For AI users (corporate healthcare orgs, clinics, insurers)

  1. Do not deploy “one chatbot” as a single point of truth.
    If model choice strongly affects accuracy, you need governance: approved models, approved use cases, and clear boundaries.

  2. Separate use cases: education vs decision support.
    A model that’s readable but less accurate may be acceptable for general orientation with strong guardrails—but not for treatment guidance.

  3. Add human-in-the-loop where it matters.
    Especially in pediatric contexts: use AI for drafting explanations, FAQs, and visit prep, but ensure clinician review for anything that could steer treatment decisions.

  4. Create “AI literacy” for staff and patients.
    Patients will use these tools anyway. Clinics should proactively teach: “What this is good for, what it’s bad for, and when to ignore it.”

For individual consumers (parents, patients)

  1. Use AI as a question-generator, not an answer-engine.
    The best safe use is: “What should I ask my orthodontist? What options exist? What are red flags?”

  2. Be wary of confident specificity.
    If the chatbot gives you definitive statements about your child’s best timing, appliance choice, or predicted outcome without an exam and imaging, treat that as suspect.

  3. Demand context: risks, uncertainty, alternatives.
    If an answer lacks these, it’s incomplete—even if it sounds reassuring.

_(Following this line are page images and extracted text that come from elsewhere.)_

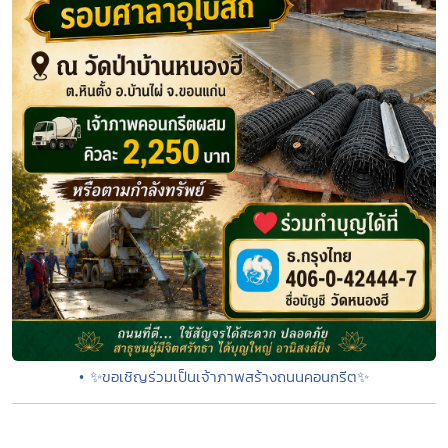
• ✨ขอเชิญร่วมเป็นเจ้าภาพสร้างถนนคอนกรีต✨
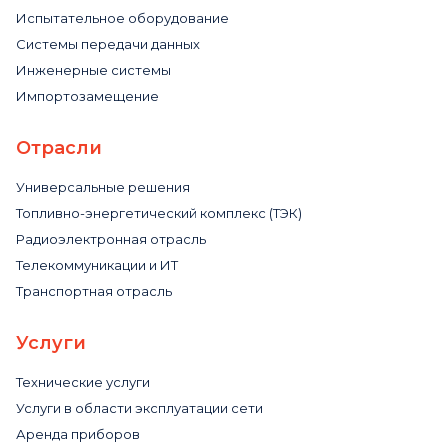
Испытательное оборудование
Системы передачи данных
Инженерные системы
Импортозамещение
Отрасли
Универсальные решения
Топливно-энергетический комплекс (ТЭК)
Радиоэлектронная отрасль
Телекоммуникации и ИТ
Транспортная отрасль
Услуги
Технические услуги
Услуги в области эксплуатации сети
Аренда приборов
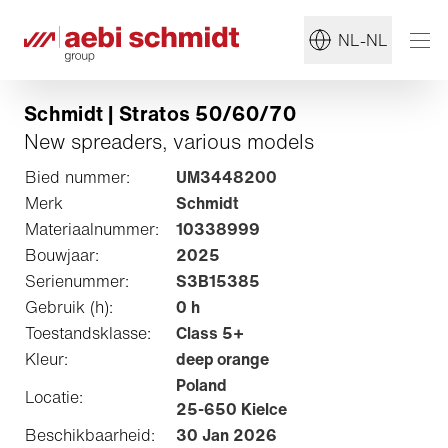
NL-NL
Schmidt | Stratos 50/60/70
New spreaders, various models
Bied nummer:
UM3448200
Merk
Schmidt
Materiaalnummer:
10338999
Bouwjaar:
2025
Serienummer:
S3B15385
Gebruik (h):
0 h
Toestandsklasse:
Class 5+
Kleur:
deep orange
Poland
Locatie:
25-650 Kielce
Beschikbaarheid:
30 Jan 2026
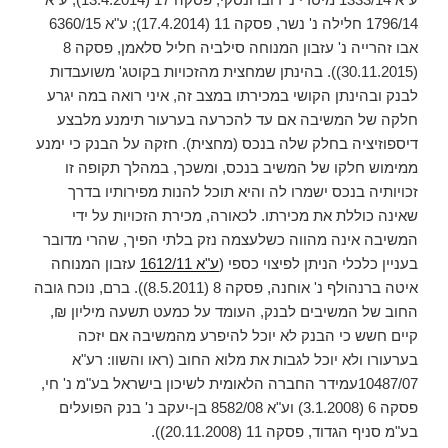
1796/14 חלילה נ' נשר, פסקה 11 (17.4.2014); ע"א 6360/15
אבו זהרייה נ' עזבון המנוחה סילביה חליל סלאמן, פסקה 8
(30.11.2015)). בהינתן שמחצית מהזכויות בקוטג' משועבדות
לבנק ובהינתן הקושי במכירתו במצב זה, איני רואה במה יגרע
חלקה של המשיבה אם עד להכרעה בערעור תימנע מלבצע
דיספוזיציה בחלק שלה בנכס (מחצית). חזקה על הבנק כי ימנע
ממימוש חלקו של המשיב בנכס, ומשכך, במהלך תקופה זו
זכויותיה בנכס ישמרו לה והיא תוכל להנות מפירותיו בדרך
שאינה כוללת את מכירתו. לכאורה, מכירת הזכויות על ידי
המשיבה אינה מהווה כשלעצמה נזק בלתי הפיך, שהרי מדובר
בעניין כלכלי הניתן לפיצוי כספי (
ע"א 1612/11
עזבון המנוחה
איטה ברנהולף נ' אוחנה, פסקה 8 (8.5.2011)). ברם, נוכח גובה
החוב של המשיבים לבנק, העומד על כמעט תשעה מיליון ₪,
קיים חשש כי הבנק לא יוכל להיפרע מהמשיבה אם יזכה
בערעורו ולא יוכל לגבות את מלוא החוב (ראו והשוו: רע"א
10487/07עמידר החברה הלאומית לשיכון בישראל בע"מ נ' חי,
פסקה 6 (3.1.2008) וע"א 8582/08 בן-יעקב נ' בנק הפועלים
בע"מ סניף הגדוד, פסקה 11 (20.11.2008)).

What this means for the future (predictions)

  1. Healthcare will move toward “approved LLM stacks,” not open-ended chatbot choice.
    As evidence accumulates that model selection materially changes reliability, institutions will standardize: specific model versions, specific prompts, specific guardrails, audit trails.

  2. Readability will become a regulated safety feature.
    Not because it’s nice, but because incomprehensible medical text is a predictable pathway to harm. Expect “grade level and clarity targets” to appear in procurement requirements and clinical governance.

  3. We’ll see a split between “medical-grade LLMs” and “general LLMs with medical vibes.”
    General models will still be used, but high-risk contexts will increasingly demand domain-validated systems with monitoring, citations, and safer refusal/referral patterns.

  4. The core battleground will be “trustworthy simplification.”
    The winning systems won’t merely be the most accurate or the most fluent—they’ll be the ones that can translate clinical reality into patient-usable language without creating false certainty.

  5. Clinician communication will change—because patients will arrive with AI narratives.
    Whether clinicians like it or not, AI will become a pre-visit influence layer. The future clinic visit increasingly starts with: “Show me what the chatbot told you,” followed by correction, reframing, and risk calibration.

  6. The real risk isn’t just wrong answers—it’s misplaced confidence and delayed care.
    The most damaging failure mode is not “AI says something weird.” It’s “AI sounds credible, a parent feels reassured (or panicked), and the timing of intervention shifts.” This is especially relevant in early orthodontics where timing can matter.